_YOUR INSTRUCTIONS_
After locating the line containing "cách nào để tôi nộp đơn xin xóa bỏ các...", transcribe that line and all following lines exactly, stopping only at the end of the records.

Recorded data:

--------

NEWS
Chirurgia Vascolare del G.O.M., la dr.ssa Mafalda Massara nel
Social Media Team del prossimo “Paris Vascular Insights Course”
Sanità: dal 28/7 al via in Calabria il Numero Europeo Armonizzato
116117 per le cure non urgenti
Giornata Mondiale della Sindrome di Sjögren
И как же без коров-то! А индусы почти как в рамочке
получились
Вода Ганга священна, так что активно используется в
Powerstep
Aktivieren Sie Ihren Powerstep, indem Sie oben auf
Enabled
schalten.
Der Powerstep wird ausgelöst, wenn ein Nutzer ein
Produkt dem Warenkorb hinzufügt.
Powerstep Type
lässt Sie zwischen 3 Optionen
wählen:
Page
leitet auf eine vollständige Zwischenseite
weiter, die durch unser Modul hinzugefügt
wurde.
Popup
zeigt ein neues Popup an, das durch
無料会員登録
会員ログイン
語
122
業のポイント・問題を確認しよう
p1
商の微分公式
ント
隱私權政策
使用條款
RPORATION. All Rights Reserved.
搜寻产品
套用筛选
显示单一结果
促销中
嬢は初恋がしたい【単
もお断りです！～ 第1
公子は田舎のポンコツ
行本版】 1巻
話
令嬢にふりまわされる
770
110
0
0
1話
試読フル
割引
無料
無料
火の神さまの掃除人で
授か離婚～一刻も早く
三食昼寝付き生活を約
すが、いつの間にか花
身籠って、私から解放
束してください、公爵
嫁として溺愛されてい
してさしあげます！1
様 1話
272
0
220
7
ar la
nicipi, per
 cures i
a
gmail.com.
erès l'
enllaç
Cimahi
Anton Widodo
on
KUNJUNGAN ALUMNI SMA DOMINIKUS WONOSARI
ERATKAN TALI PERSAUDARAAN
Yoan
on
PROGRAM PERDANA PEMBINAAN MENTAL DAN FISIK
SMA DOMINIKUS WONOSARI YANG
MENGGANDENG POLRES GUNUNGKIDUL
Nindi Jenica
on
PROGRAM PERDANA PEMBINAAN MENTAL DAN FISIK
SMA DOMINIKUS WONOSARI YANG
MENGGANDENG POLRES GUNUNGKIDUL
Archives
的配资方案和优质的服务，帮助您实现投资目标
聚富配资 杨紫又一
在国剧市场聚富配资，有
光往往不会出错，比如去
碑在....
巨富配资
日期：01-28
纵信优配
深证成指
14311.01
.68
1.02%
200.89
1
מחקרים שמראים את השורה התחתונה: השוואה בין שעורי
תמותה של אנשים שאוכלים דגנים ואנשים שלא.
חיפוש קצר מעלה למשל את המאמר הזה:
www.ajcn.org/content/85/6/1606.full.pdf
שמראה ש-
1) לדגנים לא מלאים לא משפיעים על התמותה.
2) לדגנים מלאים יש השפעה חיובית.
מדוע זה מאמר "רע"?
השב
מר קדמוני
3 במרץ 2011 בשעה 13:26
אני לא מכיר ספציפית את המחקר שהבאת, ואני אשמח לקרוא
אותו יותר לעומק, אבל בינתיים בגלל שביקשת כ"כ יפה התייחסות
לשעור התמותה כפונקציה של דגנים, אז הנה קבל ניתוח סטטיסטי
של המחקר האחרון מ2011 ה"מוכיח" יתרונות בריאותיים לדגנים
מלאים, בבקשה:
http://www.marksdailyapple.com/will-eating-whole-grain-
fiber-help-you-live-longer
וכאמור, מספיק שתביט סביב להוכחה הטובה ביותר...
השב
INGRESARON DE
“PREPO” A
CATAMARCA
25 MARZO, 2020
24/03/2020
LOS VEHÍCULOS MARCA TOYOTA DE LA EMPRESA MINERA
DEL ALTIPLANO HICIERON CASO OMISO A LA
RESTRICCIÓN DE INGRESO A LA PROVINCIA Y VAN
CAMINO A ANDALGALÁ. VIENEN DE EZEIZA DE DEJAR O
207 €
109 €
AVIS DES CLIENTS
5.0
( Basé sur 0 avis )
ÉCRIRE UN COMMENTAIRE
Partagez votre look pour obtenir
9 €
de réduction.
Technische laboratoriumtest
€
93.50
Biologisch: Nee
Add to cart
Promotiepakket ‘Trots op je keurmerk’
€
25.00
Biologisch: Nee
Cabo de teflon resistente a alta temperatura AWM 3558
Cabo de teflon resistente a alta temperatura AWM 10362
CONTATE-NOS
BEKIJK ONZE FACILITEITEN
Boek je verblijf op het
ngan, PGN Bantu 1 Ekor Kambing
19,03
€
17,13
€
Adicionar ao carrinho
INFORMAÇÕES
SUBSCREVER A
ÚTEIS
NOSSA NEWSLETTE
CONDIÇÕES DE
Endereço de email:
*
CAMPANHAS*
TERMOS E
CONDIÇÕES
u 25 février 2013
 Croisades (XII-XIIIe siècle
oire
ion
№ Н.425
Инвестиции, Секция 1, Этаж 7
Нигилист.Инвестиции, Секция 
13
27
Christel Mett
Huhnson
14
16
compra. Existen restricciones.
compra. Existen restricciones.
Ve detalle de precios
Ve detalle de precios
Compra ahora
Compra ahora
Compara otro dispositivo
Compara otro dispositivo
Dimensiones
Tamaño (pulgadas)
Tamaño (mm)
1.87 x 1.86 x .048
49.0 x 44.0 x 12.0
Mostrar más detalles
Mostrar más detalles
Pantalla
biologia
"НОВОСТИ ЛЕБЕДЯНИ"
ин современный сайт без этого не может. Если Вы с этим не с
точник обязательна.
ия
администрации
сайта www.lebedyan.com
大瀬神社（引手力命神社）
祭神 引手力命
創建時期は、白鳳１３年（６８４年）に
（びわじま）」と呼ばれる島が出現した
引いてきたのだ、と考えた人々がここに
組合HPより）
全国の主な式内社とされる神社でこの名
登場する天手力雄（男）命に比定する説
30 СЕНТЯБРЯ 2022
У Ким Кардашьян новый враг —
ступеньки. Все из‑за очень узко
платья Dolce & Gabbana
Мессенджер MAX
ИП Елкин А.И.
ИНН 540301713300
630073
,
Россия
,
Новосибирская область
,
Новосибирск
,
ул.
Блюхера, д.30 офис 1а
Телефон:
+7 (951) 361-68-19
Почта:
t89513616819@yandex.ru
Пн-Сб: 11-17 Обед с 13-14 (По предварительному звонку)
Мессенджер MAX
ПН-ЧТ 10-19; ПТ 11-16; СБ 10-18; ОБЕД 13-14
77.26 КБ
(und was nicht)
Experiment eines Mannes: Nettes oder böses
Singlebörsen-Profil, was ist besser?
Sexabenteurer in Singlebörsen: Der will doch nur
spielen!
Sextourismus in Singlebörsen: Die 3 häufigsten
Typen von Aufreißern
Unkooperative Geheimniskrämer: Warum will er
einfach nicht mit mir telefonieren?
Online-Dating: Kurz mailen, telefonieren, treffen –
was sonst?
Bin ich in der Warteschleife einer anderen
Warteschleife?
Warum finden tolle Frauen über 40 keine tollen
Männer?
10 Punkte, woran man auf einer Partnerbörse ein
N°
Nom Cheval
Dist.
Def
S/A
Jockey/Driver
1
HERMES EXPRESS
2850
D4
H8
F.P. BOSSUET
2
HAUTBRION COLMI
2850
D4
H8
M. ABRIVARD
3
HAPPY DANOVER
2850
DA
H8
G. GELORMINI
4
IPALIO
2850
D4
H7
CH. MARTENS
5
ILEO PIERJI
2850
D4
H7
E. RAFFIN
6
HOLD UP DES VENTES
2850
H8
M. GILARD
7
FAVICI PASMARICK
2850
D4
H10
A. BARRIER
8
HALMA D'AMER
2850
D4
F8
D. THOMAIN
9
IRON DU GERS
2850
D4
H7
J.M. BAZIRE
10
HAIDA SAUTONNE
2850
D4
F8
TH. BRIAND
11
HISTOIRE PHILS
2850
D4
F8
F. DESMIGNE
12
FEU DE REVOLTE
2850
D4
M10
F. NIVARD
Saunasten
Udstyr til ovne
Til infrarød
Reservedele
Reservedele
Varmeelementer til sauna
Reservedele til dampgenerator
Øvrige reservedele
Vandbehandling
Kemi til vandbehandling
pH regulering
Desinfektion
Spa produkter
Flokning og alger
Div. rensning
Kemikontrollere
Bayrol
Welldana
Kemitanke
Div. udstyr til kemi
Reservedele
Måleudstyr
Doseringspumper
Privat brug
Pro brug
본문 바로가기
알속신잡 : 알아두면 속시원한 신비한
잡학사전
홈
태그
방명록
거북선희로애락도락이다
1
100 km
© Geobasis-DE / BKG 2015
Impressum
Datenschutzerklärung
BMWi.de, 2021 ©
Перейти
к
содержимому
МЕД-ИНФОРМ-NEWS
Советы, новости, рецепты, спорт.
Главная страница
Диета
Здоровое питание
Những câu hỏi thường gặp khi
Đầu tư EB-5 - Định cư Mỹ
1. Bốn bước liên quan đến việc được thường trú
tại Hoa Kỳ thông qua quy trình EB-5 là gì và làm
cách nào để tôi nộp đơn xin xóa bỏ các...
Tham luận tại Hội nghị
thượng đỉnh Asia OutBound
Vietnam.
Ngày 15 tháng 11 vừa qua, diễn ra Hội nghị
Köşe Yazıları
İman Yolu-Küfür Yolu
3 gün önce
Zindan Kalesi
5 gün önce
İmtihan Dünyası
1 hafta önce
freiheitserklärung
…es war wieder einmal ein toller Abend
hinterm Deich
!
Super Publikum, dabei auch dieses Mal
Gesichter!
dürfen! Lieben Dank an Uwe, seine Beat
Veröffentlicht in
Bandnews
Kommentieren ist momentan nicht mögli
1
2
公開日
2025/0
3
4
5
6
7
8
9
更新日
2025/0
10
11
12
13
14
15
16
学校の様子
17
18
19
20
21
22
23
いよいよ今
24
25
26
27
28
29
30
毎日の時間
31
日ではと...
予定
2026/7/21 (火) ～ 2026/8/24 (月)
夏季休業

--------

_RESULT BELOW_
cách nào để tôi nộp đơn xin xóa bỏ các...
Tham luận tại Hội nghị
thượng đỉnh Asia OutBound
Vietnam.
Ngày 15 tháng 11 vừa qua, diễn ra Hội nghị
Köşe Yazıları
İman Yolu-Küfür Yolu
3 gün önce
Zindan Kalesi
5 gün önce
İmtihan Dünyası
1 hafta önce
freiheitserklärung
…es war wieder einmal ein toller Abend
hinterm Deich
!
Super Publikum, dabei auch dieses Mal
Gesichter!
dürfen! Lieben Dank an Uwe, seine Beat
Veröffentlicht in
Bandnews
Kommentieren ist momentan nicht mögli
1
2
公開日
2025/0
3
4
5
6
7
8
9
更新日
2025/0
10
11
12
13
14
15
16
学校の様子
17
18
19
20
21
22
23
いよいよ今
24
25
26
27
28
29
30
毎日の時間
31
日ではと...
予定
2026/7/21 (火) ～ 2026/8/24 (月)
夏季休業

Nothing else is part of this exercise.